Le Growth Hacking, c’est détourner un outil de son utilisation classique pour parvenir à un résultat précis : il est ainsi possible de transformer facilement et avec peu de moyens le Web en véritable levier de croissance. Les auteurs défendent un programme qui met en parallèle les actions visant à obtenir des résultats importants sur le court terme, et la stratégie au long cours.
Le cœur du Growth Hacking reste son état d’esprit basé sur l’essai systématique, la mesure permanente et l’amélioration constante du produit et des systèmes de vente, mais aussi sur l’utilisation massive et judicieuse de l’automatisation. Toutefois, mettre en place cette stratégie implique de savoir se remettre en question pour s’améliorer, ainsi que de tester sans cesse de nouveaux outils, de nouvelles astuces pour rester compétitif dans un environnement Web qui évolue très rapidement.
Mener à bien la stratégie Growth Hacking présentée dans cet ouvrage est possible pour toutes les entreprises, quels que soient leurs moyens.

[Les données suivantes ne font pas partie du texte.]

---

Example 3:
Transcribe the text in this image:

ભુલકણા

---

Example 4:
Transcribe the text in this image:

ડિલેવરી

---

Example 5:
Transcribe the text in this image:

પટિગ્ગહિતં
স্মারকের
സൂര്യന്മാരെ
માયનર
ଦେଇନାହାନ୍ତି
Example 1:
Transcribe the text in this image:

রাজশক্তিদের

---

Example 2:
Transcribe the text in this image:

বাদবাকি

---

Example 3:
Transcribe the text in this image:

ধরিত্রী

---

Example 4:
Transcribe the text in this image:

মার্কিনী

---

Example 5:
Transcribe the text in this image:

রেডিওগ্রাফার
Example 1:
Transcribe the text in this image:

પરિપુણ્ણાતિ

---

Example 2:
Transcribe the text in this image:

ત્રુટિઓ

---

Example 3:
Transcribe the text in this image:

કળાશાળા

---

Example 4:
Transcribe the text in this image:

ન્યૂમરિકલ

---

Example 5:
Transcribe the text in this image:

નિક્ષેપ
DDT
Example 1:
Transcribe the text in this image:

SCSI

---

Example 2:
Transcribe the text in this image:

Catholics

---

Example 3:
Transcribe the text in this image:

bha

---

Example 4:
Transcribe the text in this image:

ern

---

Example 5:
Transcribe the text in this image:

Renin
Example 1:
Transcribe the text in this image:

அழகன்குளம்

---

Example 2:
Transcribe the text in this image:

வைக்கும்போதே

Cet ouvrage remarquablement conçu s’adresse à des professionnels ayant déjà des bases dans le domaine du Marketing. Les contenus sont à la fois didactiques, pleins d’humour et applicables directement ? notamment grâce à des conseils opérationnels, des marches à suivre avec des captures d’écran et des exemples réels. Même si le propos du livre n’est pas de traiter l’aspect technique, il reste assez concret et propose une impressionnante liste d’outils détaillés et analysés tout au long du texte. Chaque chapitre se clôt par une liste d’actions à accomplir pour mettre tout de suite en pratique ses acquis.

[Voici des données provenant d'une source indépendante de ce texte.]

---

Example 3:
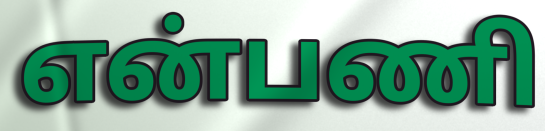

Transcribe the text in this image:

என்பணி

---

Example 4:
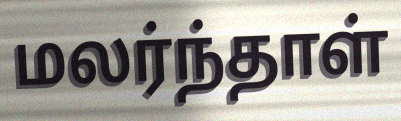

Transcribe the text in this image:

மலர்ந்தாள்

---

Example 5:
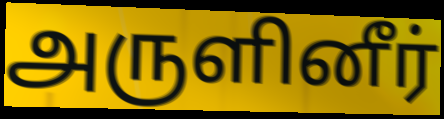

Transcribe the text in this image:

அருளினீர்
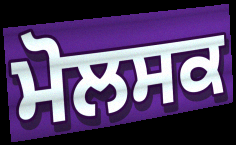
ਮੋਲਸਕ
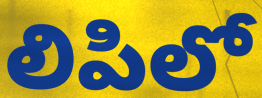
లిపిలో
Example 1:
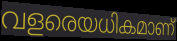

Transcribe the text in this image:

വളരെയധികമാണ്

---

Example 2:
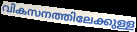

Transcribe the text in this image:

വികസനത്തിലേക്കുള്ള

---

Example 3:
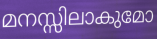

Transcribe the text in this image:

മനസ്സിലാകുമോ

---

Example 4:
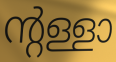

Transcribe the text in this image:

ന്റള്ളാ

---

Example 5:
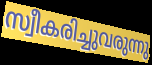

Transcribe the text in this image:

സ്വീകരിച്ചുവരുന്നു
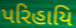
પરિહાયિ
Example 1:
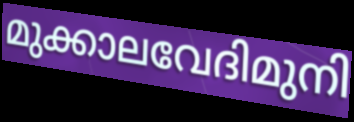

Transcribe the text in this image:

മുക്കാലവേദിമുനി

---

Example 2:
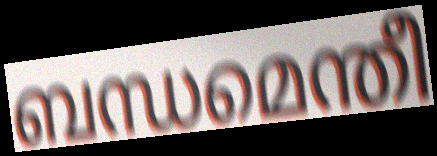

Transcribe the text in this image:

ബന്ധമെന്തീ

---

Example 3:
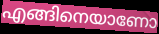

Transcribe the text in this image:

എങ്ങിനെയാണോ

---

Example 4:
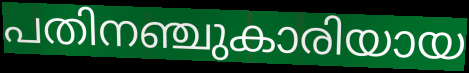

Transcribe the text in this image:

പതിനഞ്ചുകാരിയായ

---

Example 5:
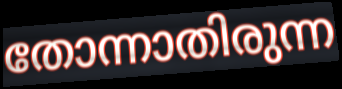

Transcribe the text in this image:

തോന്നാതിരുന്ന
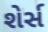
શેર્સ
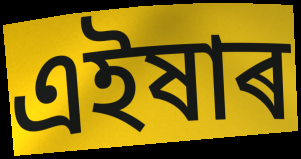
এইষাৰ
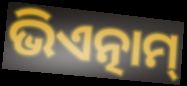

Les contenus du livre sont enrichis par des vidéos et des ressources disponibles sur un espace privé, ce qui en fait une vraie boîte à outils pour qui souhaite faire ses premiers pas en Growth Hacking. Chef d’entreprise, freelance, marketeur, entrepreneur ou encore étudiant trouveront dans cet ouvrage référence des astuces utiles et adaptables à tous les domaines d’activité.
Ouvrage recensé
– Frédéric Canevet, Grégoire Gambatto, Le Growth Hacking – 8 semaines pour doubler le nombre de vos prospects, Dunod, coll. « Marketing/Communication », 2017.
Autres pistes
– Robert B. Cialdini, Marie-Christine Guyon, Influence et manipulation, Paris, Pocket, coll. « Evol – dev’t personnel », 2014.– Gabriel Dabi-Schwebel, Brice Lionnet, Croître ou mourir, il faut choisir ! – 14 étapes pour sortir du rang et passer en hypercroissance, Paris, 1min30 Publishing, 2018.– Philippe Jourdan, Valérie Jourdan, Jean-Claude Pacitto, Le Marketing de la grenouille – Nouvelles stratégies de marques pour nouveaux consommateurs, Paris, Éditions Kawa, 2015.– Alexander Osterwalder, Yves Pigneur, Business Model Nouvelle Génération : Un guide pour visionnaires, révolutionnaires et challengers, Montreuil, Pearson, 2011.– Stéphane Truphème, L’Inbound Marketing : Attirer, conquérir et enchanter le client à l’ère du digital, Paris, Dunod, coll. « Marketing/Communication », 2016.